I was able to successfully clear the high bar of cancer treatment for my daughter because I have a Ph.D. in theoretical physics; I grew up reading graphs, assessing data, and challenging authority. With the increasing presence of the business model in health care, the poor and the uneducated accept what is thrust upon them and are becoming more and more victims of modern health care that is meant to serve them.
Endnotes
[1] For United States healthcare expenditure data, see the Centers for Medicare & Medicaid Services, https://www.cms.gov/Research-Statistics-Data-and-Systems/Statistics-Trends-and-Reports/NationalHealthExpendData/NHE-Fact-Sheet.
[2] Congressional Budget Office, “Federal Subsidies for Health Insurance Coverage for People Under Age 65: 2016 to 2026,” https://www.cbo.gov/publication/51385.
[3] The Commonwealth Fund, “Underinsured Rate Rose From 2014-2018, With Greatest Growth Among People in Employer Health Plans,” https://www.commonwealthfund.org/press-release/2019/underinsured-rate-rose-2014-2018-greatest-growth-among-people-employer-health.
[4] The names of all the physicians have been changed.
[5] CHRISTUS Health Mission Statement, https://www.christushealth.org/about/our-mission-values-and-vision.
[6] Pamela Hartzband and Jerome Groopman, “Money and the Changing Culture of Medicine,” The New England Journal of Medicine 360 (January 8, 2009): 101-103.
[7] See Hartzband and Groopman.
2 Responses
Thank you for sharing your experience with us, Dr Stanciu.

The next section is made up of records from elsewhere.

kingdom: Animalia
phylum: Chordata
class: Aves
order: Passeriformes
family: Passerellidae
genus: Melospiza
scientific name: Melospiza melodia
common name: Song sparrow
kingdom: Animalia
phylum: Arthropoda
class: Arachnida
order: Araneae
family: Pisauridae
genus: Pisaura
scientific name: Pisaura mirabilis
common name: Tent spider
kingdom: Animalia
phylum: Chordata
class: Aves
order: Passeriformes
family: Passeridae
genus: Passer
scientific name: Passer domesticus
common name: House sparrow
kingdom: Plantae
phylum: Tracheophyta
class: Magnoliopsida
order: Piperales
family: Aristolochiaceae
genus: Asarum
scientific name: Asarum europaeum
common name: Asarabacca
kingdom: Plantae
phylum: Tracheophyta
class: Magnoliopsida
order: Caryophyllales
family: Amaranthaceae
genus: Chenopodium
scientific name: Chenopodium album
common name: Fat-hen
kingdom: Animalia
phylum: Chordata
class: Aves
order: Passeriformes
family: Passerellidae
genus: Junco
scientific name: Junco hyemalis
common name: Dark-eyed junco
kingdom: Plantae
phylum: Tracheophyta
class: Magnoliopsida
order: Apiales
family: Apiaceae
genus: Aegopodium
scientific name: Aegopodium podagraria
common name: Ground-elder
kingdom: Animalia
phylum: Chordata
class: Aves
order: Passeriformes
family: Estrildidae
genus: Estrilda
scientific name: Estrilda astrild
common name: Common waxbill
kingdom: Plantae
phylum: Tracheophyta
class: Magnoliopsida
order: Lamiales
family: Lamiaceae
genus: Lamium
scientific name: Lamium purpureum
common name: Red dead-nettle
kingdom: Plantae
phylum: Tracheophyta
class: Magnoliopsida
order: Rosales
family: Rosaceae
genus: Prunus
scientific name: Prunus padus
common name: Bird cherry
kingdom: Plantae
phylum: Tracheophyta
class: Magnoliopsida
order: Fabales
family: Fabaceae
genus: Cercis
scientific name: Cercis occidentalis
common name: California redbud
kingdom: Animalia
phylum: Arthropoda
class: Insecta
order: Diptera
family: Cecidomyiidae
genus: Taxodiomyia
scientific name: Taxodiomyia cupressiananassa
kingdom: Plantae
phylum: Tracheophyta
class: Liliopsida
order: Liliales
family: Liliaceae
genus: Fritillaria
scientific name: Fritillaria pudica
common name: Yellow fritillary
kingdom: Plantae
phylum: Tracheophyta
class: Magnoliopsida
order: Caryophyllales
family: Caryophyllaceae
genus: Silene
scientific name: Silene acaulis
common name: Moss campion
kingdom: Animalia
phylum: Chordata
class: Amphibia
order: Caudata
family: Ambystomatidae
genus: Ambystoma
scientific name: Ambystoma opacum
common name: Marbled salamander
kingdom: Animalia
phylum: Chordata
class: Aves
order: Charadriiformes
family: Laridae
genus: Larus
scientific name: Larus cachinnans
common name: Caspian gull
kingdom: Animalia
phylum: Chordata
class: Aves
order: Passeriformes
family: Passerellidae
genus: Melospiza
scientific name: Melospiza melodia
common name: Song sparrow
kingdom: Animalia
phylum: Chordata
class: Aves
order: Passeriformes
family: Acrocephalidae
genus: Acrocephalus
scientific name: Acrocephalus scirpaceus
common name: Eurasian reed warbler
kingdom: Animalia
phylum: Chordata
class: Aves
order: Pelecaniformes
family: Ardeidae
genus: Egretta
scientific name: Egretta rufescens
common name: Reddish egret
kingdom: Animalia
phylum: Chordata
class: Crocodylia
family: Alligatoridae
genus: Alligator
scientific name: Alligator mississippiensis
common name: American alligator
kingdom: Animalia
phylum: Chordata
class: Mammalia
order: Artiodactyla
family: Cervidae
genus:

It’s true that the threat of death makes it difficult to think clearly and act rationally. But, as you’ve shared with us, it’s crucial to research what is the best medical treatment. My family is blessed to have David’s knowledge of Science which helps in understanding medical conditions and treatments. Most people do not have this kind of knowledge and they are taken advantage of. It’s a sad thing.
An elderly priest who worked managing some nursing homes late in life gave a talk at Magdalen and I remember this anecdote. The old priest said, “One year, after my physical, my doctor said to me, ‘Father, you do not have long to live. I don’t know how much longer we can keep you alive with these medications. But, since you are a priest, I trust you are more prepared than most of my patients.’ Then a few months later, the doctor died. I thought, why go through the bother of finding a new doctor and getting all my medications adjusted: the old doctor said it was hopeless anyway. So I stopped taking all of the pills, and got ready to die. That was five years ago. I guess the Lord will just take me in His own good time.”